Pour tenter de le résoudre, deux sénateurs, Yves Détraigne (MoDem) et Anne-Marie Escoffier (PRG), ont déposé au Sénat une proposition de loi. De son côté, Nathalie Kosciusco-Morizet, sécrétaire d'Etat chargée de la Prospection et du Développement de l'économie numérique, lui consacre un atelier de travail, demain, dans un amphithéâtre de Sciences-Po Paris. Objectif :
« Faire émerger des propositions concrètes
pour améliorer la protection de la vie privée des citoyens sur Internet. »
Qu'entend-on par « droit à l'oubli numérique » ?
Internet, explique sur le site Neteco Denis Ettighoffer, fondateur d'Eurotechnopolis Institut, est doté de ce qu'on appelle une mémoire éidétique, une mémoire totale. Tout y est préservé : bons et mauvais souvenirs, erreurs passées, écrits qu'on aimerait renier… Un véritable défi pour les libertés publiques :
« L'homme numérique doit pouvoir compter sur la loi pour faire effacer des données sur le Net qui pourraient être attentatoires à son intégrité morale, à sa liberté individuelle, à celle de sa famille, qui limiteraient ou tenteraient d'influencer ses activités privées, publiques ou professionnelles. »
Pour Bernard Benhamou, délégué aux usages d'Internet, et animateur de l'atelier de jeudi :
« Il est important que des informations laissées sur le réseau de manière volontaire ou involontaire par des individus puissent rester sous leur contrôle. »
Les internautes sont souvent à l'origine du problème qui va les rattraper, lorsqu'ils diffusent sur leurs blogs ou sur leur page personnelle Facebook des informations intimes. Mais le problème va au delà des simples indiscrétions volontaires : de nombreuses entreprises ont un intérêt commercial à collecter des données nominatives pour les exploiter, souvent sans l'assentiment des personnes concernées.
La question du droit à l'oubli est également liée à la lutte contre de la délinquance, dans des formes plus ou moins nouvelles : traçage d'internautes, fichage, diffamation, non-respect de la vie privée… Même si Internet n'est pas une zone de non-droit, policiers et magistrats ne sont pas forcément formés et outillés.

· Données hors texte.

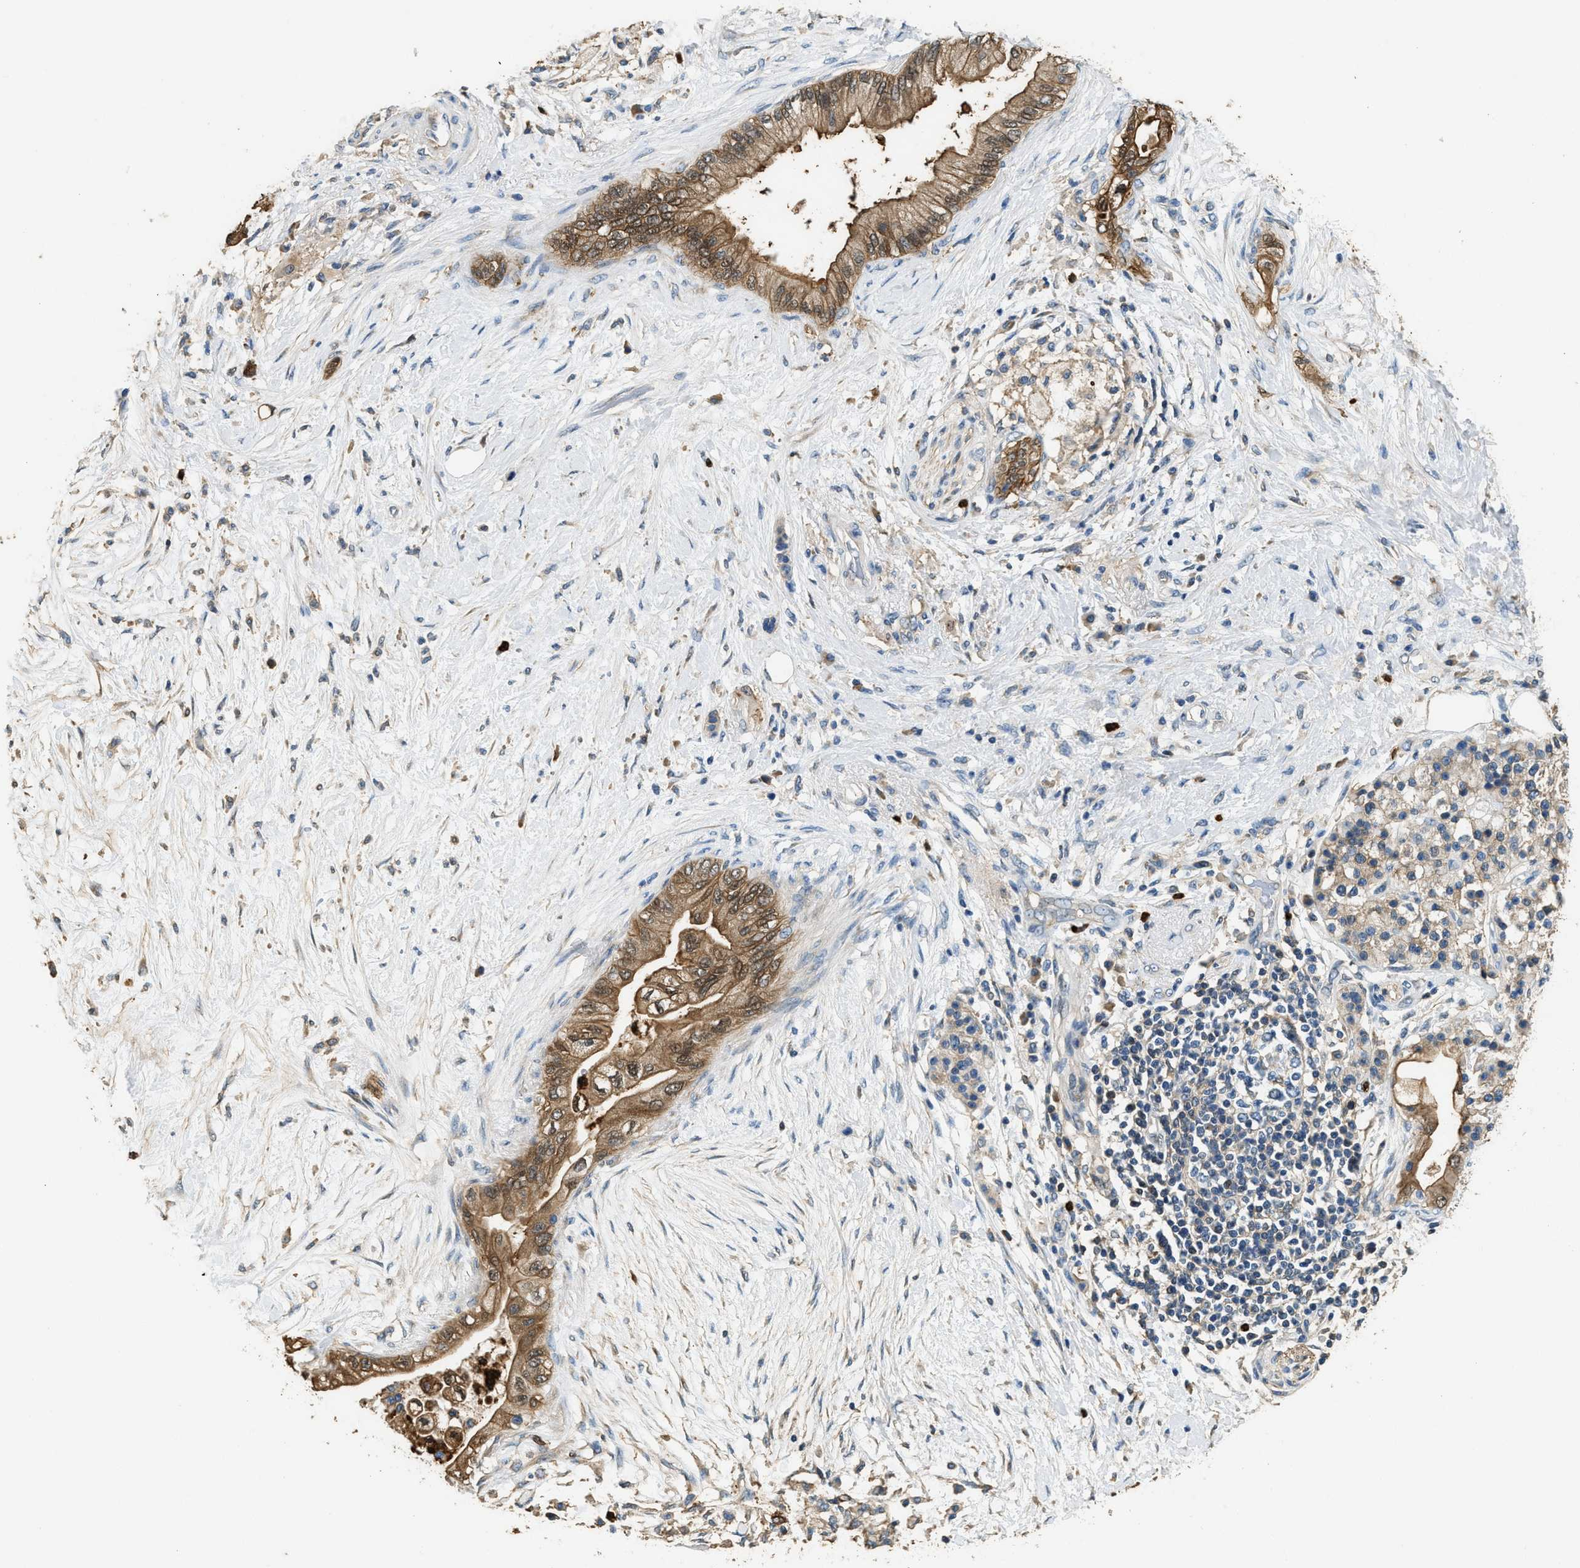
{"staining": {"intensity": "moderate", "quantity": ">75%", "location": "cytoplasmic/membranous"}, "tissue": "pancreatic cancer", "cell_type": "Tumor cells", "image_type": "cancer", "snomed": [{"axis": "morphology", "description": "Normal tissue, NOS"}, {"axis": "morphology", "description": "Adenocarcinoma, NOS"}, {"axis": "topography", "description": "Pancreas"}, {"axis": "topography", "description": "Duodenum"}], "caption": "Moderate cytoplasmic/membranous positivity for a protein is seen in about >75% of tumor cells of adenocarcinoma (pancreatic) using immunohistochemistry.", "gene": "ANXA3", "patient": {"sex": "female", "age": 60}}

Quelles sont les bases juridiques du « droit à l'oubli » ?
« Les lois européennes sont claires. On ne peut utiliser les informations personnelles d'un individu sans son consentement préalable. » Le principe est posé par Viviane Reding, commissaire européenne chargée de la Société de l'information et des Médias.
Un des éléments importants de la directive du 24 octobre 1995 sur la protection de la vie privée est que les responsables de fichiers ne doivent pas conserver des données personnelles au-delà de la période nécessaire à leur traitement. Par exemple, les fournisseurs d'accès ne doivent pas stocker pendant plus d'un an les adresses IP de leurs clients.
En France, ces dispositions ont été ajoutées à la Loi informatique et liberté du 6 janvier 1978. Un site qui conserverait des données nominatives au-delà de la période qu'il a déclarée lors de l'inscription de l'internaute encourt des sanctions pénales.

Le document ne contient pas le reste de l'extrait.